I set up my sustainable beekeeping Patreon in March so that I could continue to share my observations and experiences with other interested beekeepers as we learn so much more from sharing what we see and do. I normally run workshops, but with the current restrictions due to the Covid pandemic, that has not been possible, and in addition, I wanted to be able to promote what I do and support others wherever they are in the world, and Patreon has allowed me to do this.
Yesterday morning I had a message from Pen in Victoria, Australia, saying that her bees had swarmed and although they’d been hived, they had all come out and gone in the skep again, and did I have any suggestions? Following a few messages, a diagram (!) and a video call, we watched the bees file in to the Warré.
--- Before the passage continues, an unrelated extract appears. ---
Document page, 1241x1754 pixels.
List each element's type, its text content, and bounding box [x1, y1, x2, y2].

It was great to meet Pen and have a chat about bees and nature, and it’s lovely for me to be discussing prime swarms in October!
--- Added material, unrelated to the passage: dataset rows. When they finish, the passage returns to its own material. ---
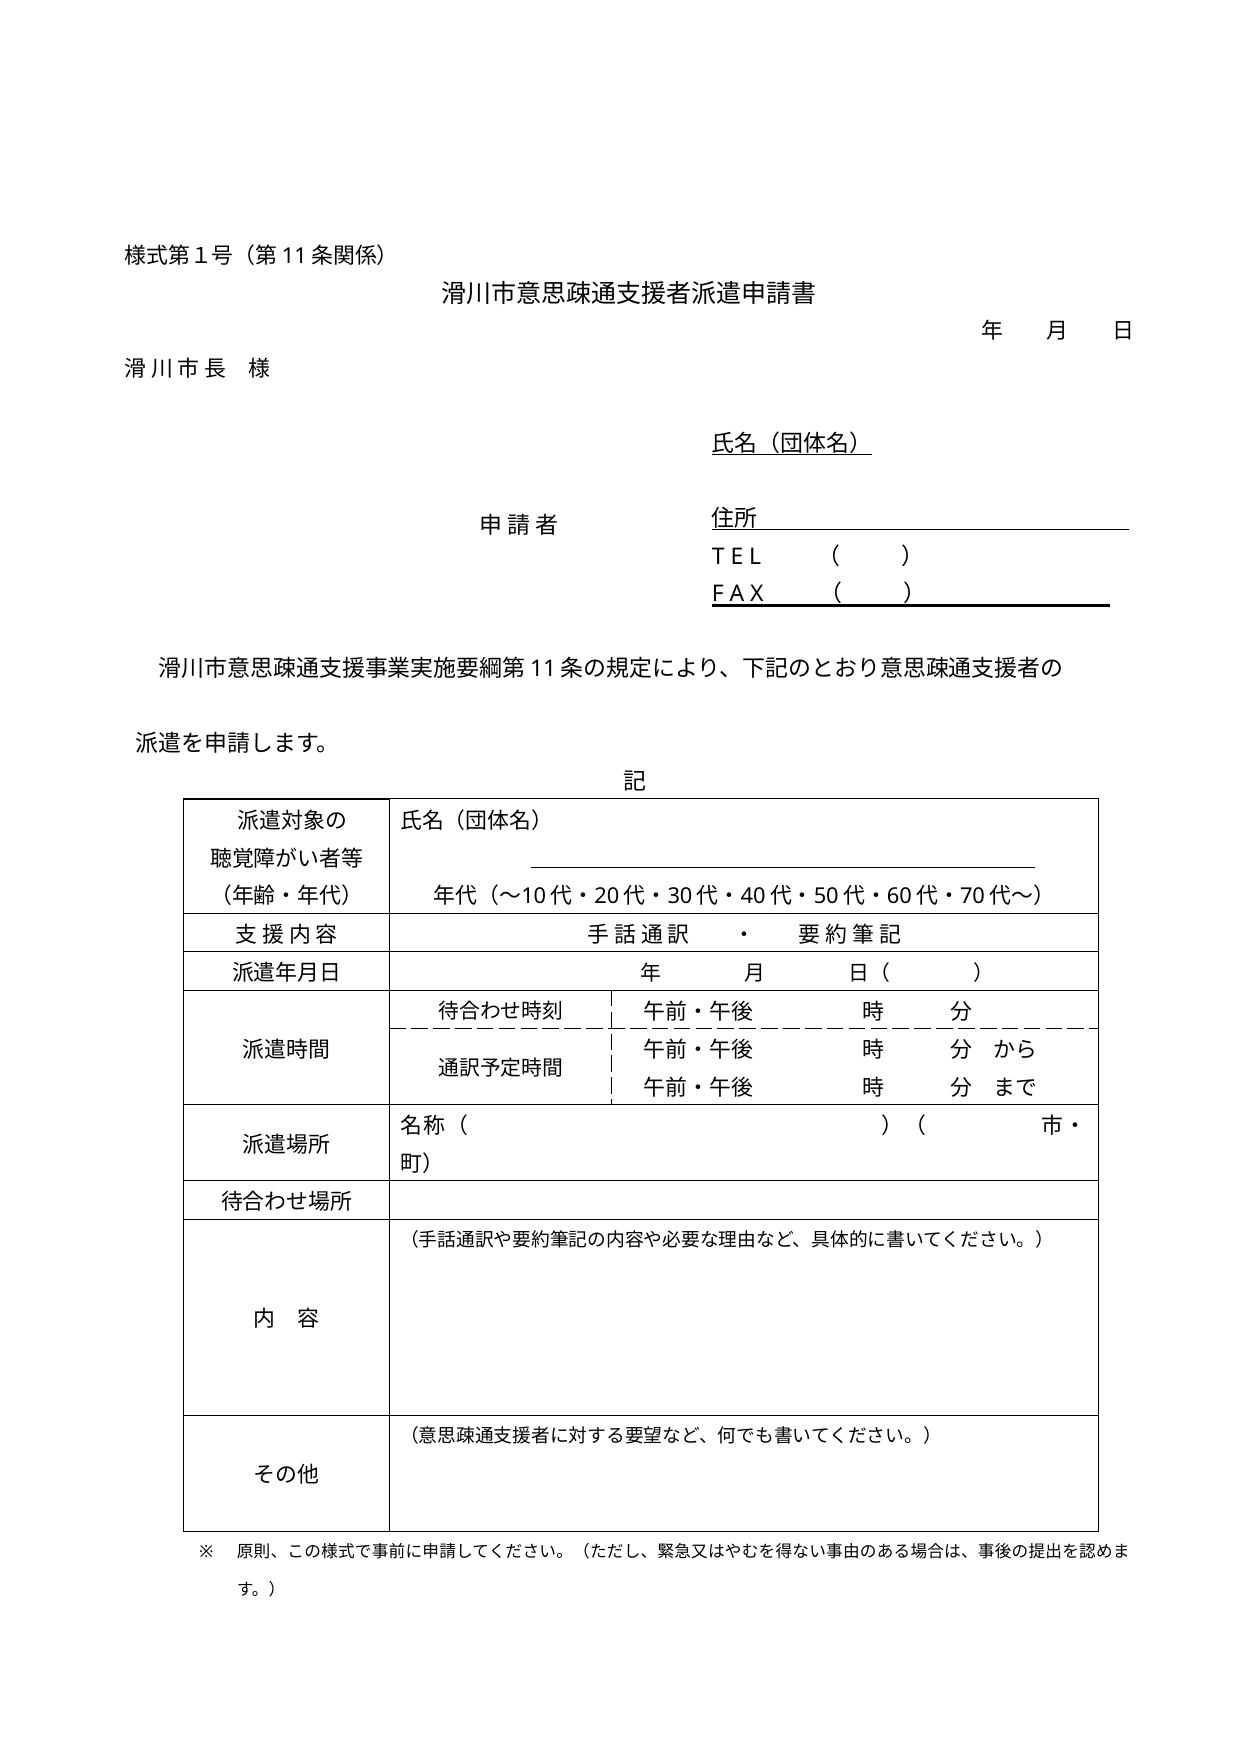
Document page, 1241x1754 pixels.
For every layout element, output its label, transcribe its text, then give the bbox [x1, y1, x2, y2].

text 派遣を申請します。 [124, 723, 1134, 761]
table_cell 名称（ ）（ 市・町） [390, 1105, 1098, 1180]
table_cell 通訳予定時間 [390, 1028, 612, 1104]
table_cell 手 話 通 訳 ・ 要 約 筆 記 [390, 914, 1098, 951]
table_cell 午前・午後 時 分 [612, 991, 1098, 1028]
list F A X （ ） [712, 573, 1134, 611]
list 原則、この様式で事前に申請してください。（ただし、緊急又はやむを得ない事由のある場合は、事後の提出を認めます。） [199, 1532, 1134, 1607]
table_cell 派遣場所 [184, 1105, 389, 1180]
text 滑 川 市 長 様 [124, 348, 1134, 386]
list 住所 [712, 498, 1134, 536]
table_cell [390, 1181, 1098, 1219]
table_cell 年 月 日（ ） [390, 952, 1098, 990]
table_cell 派遣時間 [184, 991, 389, 1104]
table_header 氏名（団体名） 年代（～10代・20代・30代・40代・50代・60代・70代～） [390, 799, 1098, 913]
text 記 [124, 761, 1134, 798]
table_cell 午前・午後 時 分 から 午前・午後 時 分 まで [612, 1028, 1098, 1104]
list T E L （ ） [712, 536, 1134, 573]
table_cell （手話通訳や要約筆記の内容や必要な理由など、具体的に書いてください。） [390, 1220, 1098, 1415]
text 年 月 日 [124, 311, 1134, 348]
text 様式第１号（第11条関係） [124, 236, 1134, 273]
table_header 派遣対象の 聴覚障がい者等 （年齢・年代） [184, 800, 389, 913]
list 氏名（団体名） [712, 423, 1134, 461]
text 滑川市意思疎通支援者派遣申請書 [124, 273, 1134, 311]
table_cell 支 援 内 容 [184, 914, 389, 951]
table_cell その他 [184, 1416, 389, 1531]
table_cell 待合わせ場所 [184, 1181, 389, 1219]
text 滑川市意思疎通支援事業実施要綱第11条の規定により、下記のとおり意思疎通支援者の [124, 648, 1134, 686]
table_cell 派遣年月日 [184, 952, 389, 990]
table_cell 内 容 [184, 1220, 389, 1415]
table_cell （意思疎通支援者に対する要望など、何でも書いてください。） [390, 1416, 1098, 1531]
table_cell 待合わせ時刻 [390, 991, 612, 1028]
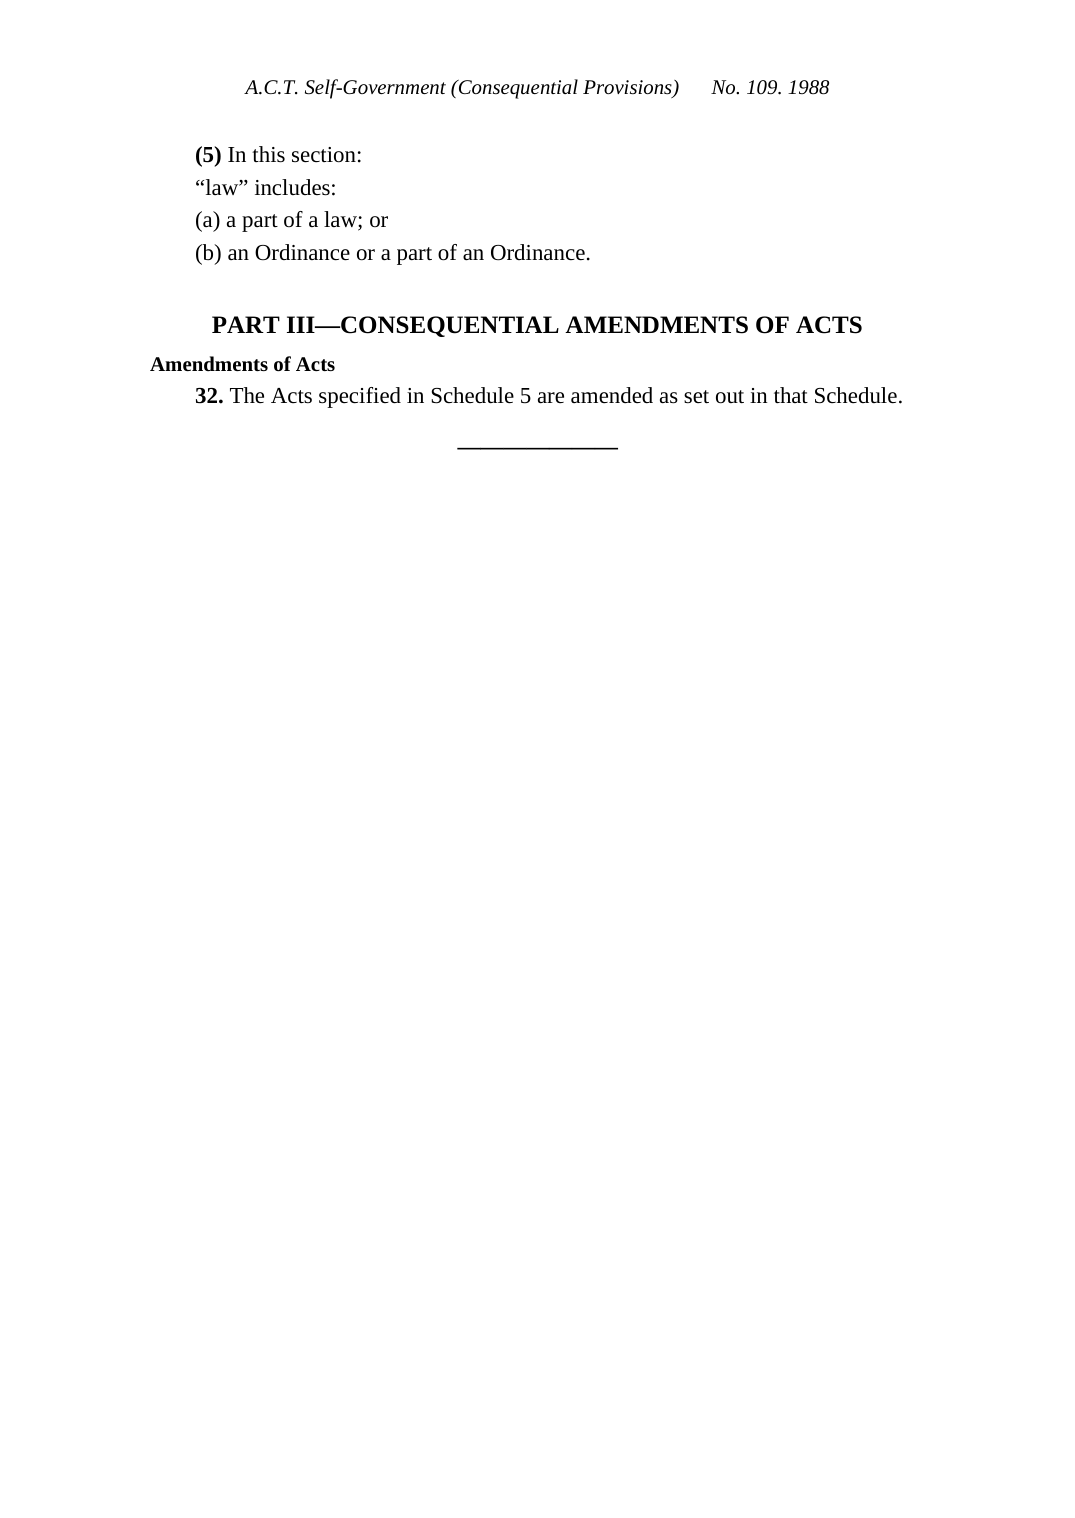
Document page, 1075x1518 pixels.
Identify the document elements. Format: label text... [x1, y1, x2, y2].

text Amendments of Acts [150, 352, 925, 376]
text 32. The Acts specified in Schedule 5 are amended as set out in that Schedule. [150, 382, 925, 408]
text (5) In this section: [150, 141, 925, 168]
text “law” includes: [195, 174, 925, 200]
text (a) a part of a law; or [195, 206, 925, 233]
text PART III—CONSEQUENTIAL AMENDMENTS OF ACTS [150, 311, 925, 339]
text ——————— [150, 433, 925, 460]
text (b) an Ordinance or a part of an Ordinance. [195, 239, 925, 265]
From 10 hours ahead, I went 8 hours back to speak to Alisdair, another patron who has log hives over in Washington in the States, and had a chat with him about his beekeeping. He has a YouTube channel: 18 Bees and is also on Patreon. I’m interested in log hives as I am endeavouring to replicate the conditions in a natural cavity within a hive body; he is providing the bees with an actual natural cavity. Do watch his videos as the behaviour we can observe (especially regarding propolising) can help us manage our bees more effectively. Propolis is not encouraged – it’s even criticised! – in conventional beekeeping even though it is a vital part of the bees’ immune system. Alisdair started beekeeping with log hives following disheartening experiences with Langstroths, and he is pursuing a more natural distribution of bee colonies by putting log hives up on land approximately 2 miles apart, with swarm catch boxes up around the existing colonies. The bees he hives are all swarms or from cut-outs, and they are allowed to grow, reproduce and die out naturally.
We discussed the difference between a hollow log and a hive from an insulation perspective, and the pros and cons of discussing treatment-free, observational beekeeping with others. I hope that as the issues around honey bee health and biodiversity become more pressing, that we can use the combined wisdom of all types of beekeeping to promote positive and beneficial management.
Thanks to Pen and Alisdair for letting me share their stories.